Menurut keterangan warga, terdapat sekitar 1,7 kilometer ruas jalan yang dimulai dari ujung SP1 Manis Raya yang baru dihampar batu, namun belum diaspal maupun dipadatkan. Kondisi tersebut menjadi sumber debu, terutama di tengah musim kemarau yang berkepanjangan.
Setiap kali kendaraan, baik truk pengangkut sawit, truk karet, maupun sepeda motor melintas, debu beterbangan hingga mengganggu jarak pandang pengguna jalan.
Jalan tersebut merupakan jalur utama yang setiap hari dilalui masyarakat, termasuk pelajar dari Serang Setambang dan Buluh Kuning menuju SMP, SMA, dan SMK di Gernis, kendaraan warga yang menuju Manis Raya, Sepauk, maupun Kota Sintang, serta truk pengangkut hasil bumi.
Salah seorang warga yang meminta identitasnya dirahasiakan mengaku kondisi tersebut telah berlangsung sejak proyek berhenti.
“Proyeknya berhenti sejak 15 Juli 2026, kami tidak tahu penyebabnya. Yang kami rasakan sekarang setiap hari harus menghirup debu. Debunya masuk ke mata dan mulut, apalagi saat cuaca kemarau. Ruas jalan sekitar 1,7 kilometer dari ujung SP1 yang belum diaspal itu sangat berdebu,” ujarnya.
Warga menilai kondisi tersebut berpotensi menimbulkan sejumlah dampak, antara lain meningkatnya risiko gangguan pernapasan (ISPA), berkurangnya jarak pandang yang dapat memicu kecelakaan lalu lintas, serta mempercepat kerusakan kendaraan akibat permukaan jalan yang belum stabil.
Mereka juga mengaku hingga berita ini disusun belum melihat adanya penyiraman jalan, pengerasan darurat, maupun penjelasan resmi dari pihak PT KCI terkait penghentian pekerjaan dan rencana kelanjutan proyek.

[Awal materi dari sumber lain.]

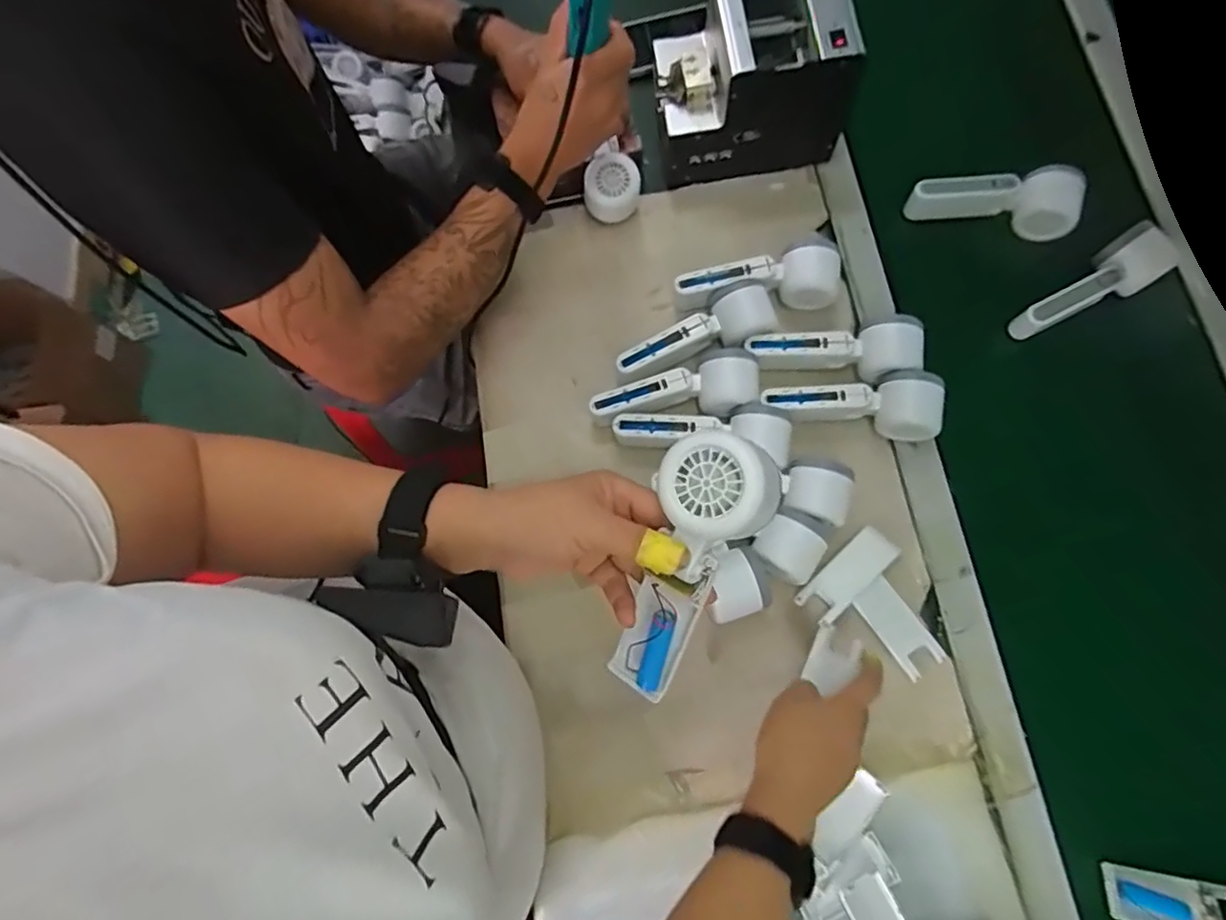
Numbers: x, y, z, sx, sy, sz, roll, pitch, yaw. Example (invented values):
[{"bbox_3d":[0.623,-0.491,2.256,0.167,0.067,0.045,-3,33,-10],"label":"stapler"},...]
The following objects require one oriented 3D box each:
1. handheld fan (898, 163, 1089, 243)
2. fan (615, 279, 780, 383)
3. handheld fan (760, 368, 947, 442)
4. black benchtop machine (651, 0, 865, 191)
[{"bbox_3d":[0.396,-0.274,0.659,0.160,0.051,0.057,9,76,3],"label":"handheld fan"},{"bbox_3d":[0.083,-0.124,0.648,0.168,0.064,0.057,-23,76,-5],"label":"fan"},{"bbox_3d":[0.231,-0.060,0.609,0.164,0.053,0.058,11,76,4],"label":"handheld fan"},{"bbox_3d":[0.140,-0.395,0.653,0.184,0.148,0.122,-5,75,0],"label":"black benchtop machine"}]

Atas kondisi tersebut, warga meminta PT KCI dan Pemerintah Kabupaten Sintang segera memberikan kepastian mengenai kelanjutan proyek. Selain itu, mereka berharap dilakukan penyiraman rutin dan pengerasan darurat pada ruas jalan sepanjang sekitar 1,7 kilometer yang belum diaspal demi mengurangi debu dan menjaga keselamatan pengguna jalan, khususnya para pelajar.
Hingga berita ini diterbitkan, pihak PT KCI belum memberikan keterangan resmi. Redaksi membuka ruang hak jawab dan klarifikasi apabila pihak terkait ingin menyampaikan penjelasan sesuai ketentuan peraturan perundang-undangan yang berlaku.